==== Input material ====

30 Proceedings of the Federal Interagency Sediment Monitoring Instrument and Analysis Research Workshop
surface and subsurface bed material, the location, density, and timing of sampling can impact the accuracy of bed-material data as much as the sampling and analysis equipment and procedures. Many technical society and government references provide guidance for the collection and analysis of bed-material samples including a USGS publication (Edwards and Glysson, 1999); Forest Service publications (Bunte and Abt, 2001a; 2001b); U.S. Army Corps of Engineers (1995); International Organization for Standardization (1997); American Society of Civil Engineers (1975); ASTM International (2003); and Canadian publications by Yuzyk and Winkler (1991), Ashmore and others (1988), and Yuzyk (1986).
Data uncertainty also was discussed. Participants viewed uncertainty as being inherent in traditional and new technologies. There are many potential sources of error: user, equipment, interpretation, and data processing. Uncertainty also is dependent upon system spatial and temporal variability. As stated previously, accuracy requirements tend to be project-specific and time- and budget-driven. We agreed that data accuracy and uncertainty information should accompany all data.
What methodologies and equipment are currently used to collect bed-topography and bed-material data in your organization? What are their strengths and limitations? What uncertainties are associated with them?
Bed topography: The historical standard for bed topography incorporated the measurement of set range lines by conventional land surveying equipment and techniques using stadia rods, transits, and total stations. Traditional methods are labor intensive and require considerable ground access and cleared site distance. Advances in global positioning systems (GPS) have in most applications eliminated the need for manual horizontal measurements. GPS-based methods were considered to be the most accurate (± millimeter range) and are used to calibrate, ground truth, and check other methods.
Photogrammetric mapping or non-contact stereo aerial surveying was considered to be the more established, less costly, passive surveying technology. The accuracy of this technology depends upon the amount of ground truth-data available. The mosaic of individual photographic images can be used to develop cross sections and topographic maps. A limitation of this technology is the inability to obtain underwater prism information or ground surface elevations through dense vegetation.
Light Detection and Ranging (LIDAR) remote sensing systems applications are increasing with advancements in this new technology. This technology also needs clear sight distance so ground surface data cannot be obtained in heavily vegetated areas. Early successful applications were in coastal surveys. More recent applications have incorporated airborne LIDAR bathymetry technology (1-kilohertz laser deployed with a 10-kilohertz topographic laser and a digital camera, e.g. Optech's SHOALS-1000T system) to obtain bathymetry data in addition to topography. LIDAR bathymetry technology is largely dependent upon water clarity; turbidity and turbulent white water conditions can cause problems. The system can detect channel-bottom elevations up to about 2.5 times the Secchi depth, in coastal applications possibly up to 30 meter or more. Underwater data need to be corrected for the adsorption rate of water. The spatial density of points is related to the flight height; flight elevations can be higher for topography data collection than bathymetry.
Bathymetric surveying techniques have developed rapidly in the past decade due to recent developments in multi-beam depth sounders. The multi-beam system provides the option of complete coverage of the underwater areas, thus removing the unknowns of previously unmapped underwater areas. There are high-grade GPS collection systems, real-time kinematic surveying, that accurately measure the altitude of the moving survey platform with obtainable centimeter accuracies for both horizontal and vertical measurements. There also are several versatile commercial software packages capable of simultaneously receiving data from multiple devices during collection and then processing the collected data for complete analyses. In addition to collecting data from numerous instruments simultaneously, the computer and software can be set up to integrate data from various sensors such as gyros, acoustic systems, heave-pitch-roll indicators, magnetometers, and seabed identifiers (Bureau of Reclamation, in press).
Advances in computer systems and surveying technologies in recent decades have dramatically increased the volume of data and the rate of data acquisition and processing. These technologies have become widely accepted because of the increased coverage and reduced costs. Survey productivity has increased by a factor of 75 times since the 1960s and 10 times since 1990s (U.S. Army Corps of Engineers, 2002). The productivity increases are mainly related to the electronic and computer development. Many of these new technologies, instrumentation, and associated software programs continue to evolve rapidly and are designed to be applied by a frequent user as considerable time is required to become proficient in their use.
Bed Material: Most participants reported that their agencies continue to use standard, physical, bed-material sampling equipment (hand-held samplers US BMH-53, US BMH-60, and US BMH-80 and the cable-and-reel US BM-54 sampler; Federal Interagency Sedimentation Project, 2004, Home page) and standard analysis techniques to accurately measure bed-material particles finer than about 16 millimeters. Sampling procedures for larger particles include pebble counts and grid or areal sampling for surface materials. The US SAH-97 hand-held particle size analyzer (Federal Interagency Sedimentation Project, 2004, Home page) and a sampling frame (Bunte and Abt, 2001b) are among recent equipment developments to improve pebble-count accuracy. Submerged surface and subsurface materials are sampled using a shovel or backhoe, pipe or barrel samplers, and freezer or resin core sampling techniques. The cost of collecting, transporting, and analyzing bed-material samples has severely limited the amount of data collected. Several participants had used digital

====

**Task statement:**
Your reply should consist of all the records, restated exactly.

**Response area:**
30 Proceedings of the Federal Interagency Sediment Monitoring Instrument and Analysis Research Workshop
surface and subsurface bed material, the location, density, and timing of sampling can impact the accuracy of bed-material data as much as the sampling and analysis equipment and procedures. Many technical society and government references provide guidance for the collection and analysis of bed-material samples including a USGS publication (Edwards and Glysson, 1999); Forest Service publications (Bunte and Abt, 2001a; 2001b); U.S. Army Corps of Engineers (1995); International Organization for Standardization (1997); American Society of Civil Engineers (1975); ASTM International (2003); and Canadian publications by Yuzyk and Winkler (1991), Ashmore and others (1988), and Yuzyk (1986).
Data uncertainty also was discussed. Participants viewed uncertainty as being inherent in traditional and new technologies. There are many potential sources of error: user, equipment, interpretation, and data processing. Uncertainty also is dependent upon system spatial and temporal variability. As stated previously, accuracy requirements tend to be project-specific and time- and budget-driven. We agreed that data accuracy and uncertainty information should accompany all data.
What methodologies and equipment are currently used to collect bed-topography and bed-material data in your organization? What are their strengths and limitations? What uncertainties are associated with them?
Bed topography: The historical standard for bed topography incorporated the measurement of set range lines by conventional land surveying equipment and techniques using stadia rods, transits, and total stations. Traditional methods are labor intensive and require considerable ground access and cleared site distance. Advances in global positioning systems (GPS) have in most applications eliminated the need for manual horizontal measurements. GPS-based methods were considered to be the most accurate (± millimeter range) and are used to calibrate, ground truth, and check other methods.
Photogrammetric mapping or non-contact stereo aerial surveying was considered to be the more established, less costly, passive surveying technology. The accuracy of this technology depends upon the amount of ground truth-data available. The mosaic of individual photographic images can be used to develop cross sections and topographic maps. A limitation of this technology is the inability to obtain underwater prism information or ground surface elevations through dense vegetation.
Light Detection and Ranging (LIDAR) remote sensing systems applications are increasing with advancements in this new technology. This technology also needs clear sight distance so ground surface data cannot be obtained in heavily vegetated areas. Early successful applications were in coastal surveys. More recent applications have incorporated airborne LIDAR bathymetry technology (1-kilohertz laser deployed with a 10-kilohertz topographic laser and a digital camera, e.g. Optech's SHOALS-1000T system) to obtain bathymetry data in addition to topography. LIDAR bathymetry technology is largely dependent upon water clarity; turbidity and turbulent white water conditions can cause problems. The system can detect channel-bottom elevations up to about 2.5 times the Secchi depth, in coastal applications possibly up to 30 meter or more. Underwater data need to be corrected for the adsorption rate of water. The spatial density of points is related to the flight height; flight elevations can be higher for topography data collection than bathymetry.
Bathymetric surveying techniques have developed rapidly in the past decade due to recent developments in multi-beam depth sounders. The multi-beam system provides the option of complete coverage of the underwater areas, thus removing the unknowns of previously unmapped underwater areas. There are high-grade GPS collection systems, real-time kinematic surveying, that accurately measure the altitude of the moving survey platform with obtainable centimeter accuracies for both horizontal and vertical measurements. There also are several versatile commercial software packages capable of simultaneously receiving data from multiple devices during collection and then processing the collected data for complete analyses. In addition to collecting data from numerous instruments simultaneously, the computer and software can be set up to integrate data from various sensors such as gyros, acoustic systems, heave-pitch-roll indicators, magnetometers, and seabed identifiers (Bureau of Reclamation, in press).
Advances in computer systems and surveying technologies in recent decades have dramatically increased the volume of data and the rate of data acquisition and processing. These technologies have become widely accepted because of the increased coverage and reduced costs. Survey productivity has increased by a factor of 75 times since the 1960s and 10 times since 1990s (U.S. Army Corps of Engineers, 2002). The productivity increases are mainly related to the electronic and computer development. Many of these new technologies, instrumentation, and associated software programs continue to evolve rapidly and are designed to be applied by a frequent user as considerable time is required to become proficient in their use.
Bed Material: Most participants reported that their agencies continue to use standard, physical, bed-material sampling equipment (hand-held samplers US BMH-53, US BMH-60, and US BMH-80 and the cable-and-reel US BM-54 sampler; Federal Interagency Sedimentation Project, 2004, Home page) and standard analysis techniques to accurately measure bed-material particles finer than about 16 millimeters. Sampling procedures for larger particles include pebble counts and grid or areal sampling for surface materials. The US SAH-97 hand-held particle size analyzer (Federal Interagency Sedimentation Project, 2004, Home page) and a sampling frame (Bunte and Abt, 2001b) are among recent equipment developments to improve pebble-count accuracy. Submerged surface and subsurface materials are sampled using a shovel or backhoe, pipe or barrel samplers, and freezer or resin core sampling techniques. The cost of collecting, transporting, and analyzing bed-material samples has severely limited the amount of data collected. Several participants had used digital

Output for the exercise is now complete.